The marriage of agriculture to digital technologies plays to the strengths of the state of Illinois. As a national leader in corn and soybean production, the state boasts 27 million acres of farmland in production with crop receipts totaling more than $19 billion annually. Lured by Illinois’ massive agricultural assets, its central location and capacity for doing business, a dizzying array of food and beverage titans have established global headquarters and research divisions throughout the state.
The chance to be at the center of such a fertile environment attracted Moline-based John Deere to Research Park, where the company operates a Technology Innovation Center focused on advanced technologies that include autonomous systems, mobile intelligence, advanced sensors and internet of things.
“Urbana-Champaign offers us a valuable cross section,” says Mark Moran, the Center’s director. “We have farm fields literally across the street, and yet we’re just two hours from Chicago, which is a huge force in the whole food and beverage ecosystem.”
For Moran, the “cluster effect” of working among Research Park’s 120 technology companies is a defining asset, as is access to top-notch academicians and the university’s National Center for Supercomputing Applications. But most important of all, Moran says, is the mental and physical amperage delivered by graduate and undergrad students from UI.
“That’s why you come to a place like Champaign,” he says. “It’s that student talent. They can move at a speed that’s really amazing.”
UI, says Frerichs, educates more engineers than any university in the country. It’s one of only two schools in the country, she says, that boasts top-five computer science and crop science departments.
At Research Park, some 850 UI students work among the ag giants like Deere, as well as with medium-size firms and startups. With a full-time staff of 15 employees, Deere’s operation is highly reliant on a rotating cast of up to 30 students and student interns at any given time. They include budding engineers, computer scientists and media and finance professionals. In Moran’s telling, it’s hard to tell who is being schooled by whom.
“In terms of keeping up to date with the absolute latest technology, our students are a phenomenal asset,” he says. “It’s an entirely different weapon and a much faster cadence. Figuring out how to leverage that student talent is the secret sauce to being here in Research Park. It’s what might set you apart from other research centers within your organization.”
It’s a refrain heard with telling frequency. Cargill, the world’s oldest and largest agribusiness, is one of Research Park’s newest tenants, having cut the ribbon on an Innovation Center in 2020.
“We are on a constant search for new innovations and new talent, whose fresh thinking can help us bring new technologies to life,” says Keith Narr, vice president of Cargill’s digital labs team. “With an impressive engineering and computer science program, the University of Illinois is an ideal partner to spur the growth of innovation in our digital business.”

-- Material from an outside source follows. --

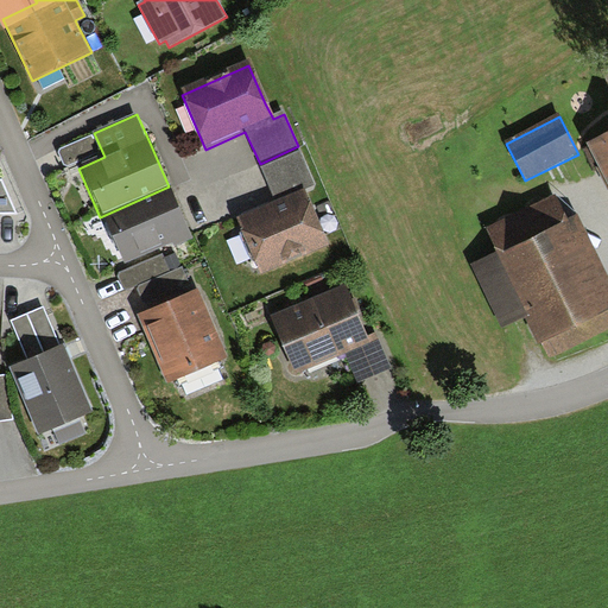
[(607,139),(588,150),(607,189),(607,139)]
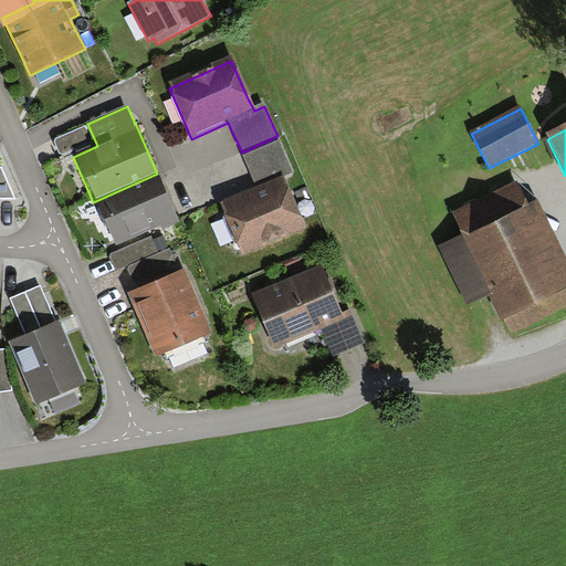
[(259,190),(219,208),(242,259),(305,230),(286,188),(282,178),(293,173),(278,142),(244,157),(259,190)]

Nurtured from the Ground Up
The biggies, the Cargills, Deeres and ADMs represent but part of the story. Enterprise Works, a tech incubator at Research Park, has launched more than 200 startup companies since opening in 2003. Granular, a farm management platform developed at the Park, was acquired in 2017 by Corteva Agriscience for $300 million. The following year, Nutrien purchased agtech startup Agrible for $63 million. In all startups at the Park have raised more than $1 billion for their nascent enterprises.

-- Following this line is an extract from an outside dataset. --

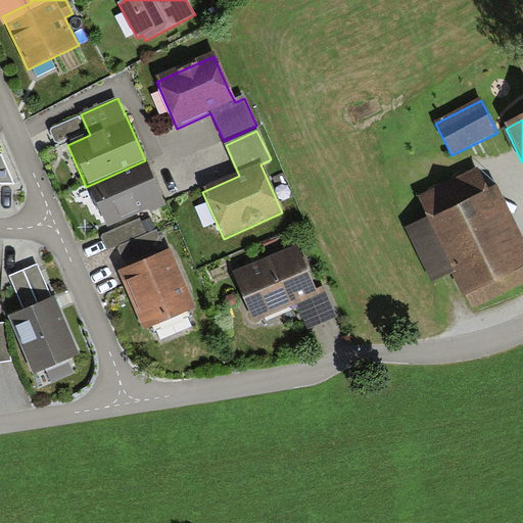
[(0,185),(14,185),(2,157),(0,156),(0,185)]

EarthSense, a startup co-founded in 2017 by UI agricultural engineer Girish Chowdhary, is one of Research Park’s current crop of rising stars, having developed a 30-lb robot designed to automate in-field plant trait collection. The robot, called TerraSentia, navigates fields by sending out thousands of laser pulses and collects data related to plant growth and overall health. To date, 80 robots have been deployed, and EarthSense plans to produce more than 100 this year.

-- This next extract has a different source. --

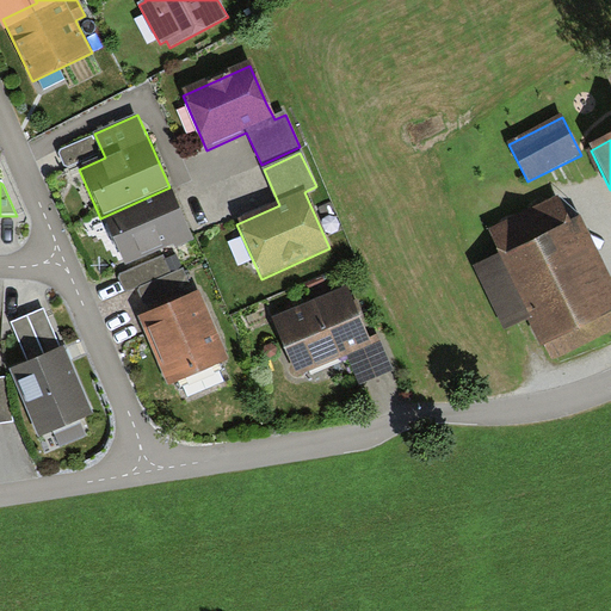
[(125,272),(195,241),(189,228),(170,187),(100,218),(125,272)]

“We’re enabling how we create the next generation of robotics and artificial intelligence specifically for agriculture, rather than having them happen somewhere else and basically trickle down,” says Chowdary’s fellow co-founder, Chinmay Soman.
“The Urbana-Champaign ecosystem has been a critical piece of how and why we’ve made this rapid progress,” says Soman. “We have a very strong ability to reach out to our potential customers and get their immediate, honest and insightful feedback and to take that feedback and immediately use it toward a solution that becomes commercially viable.”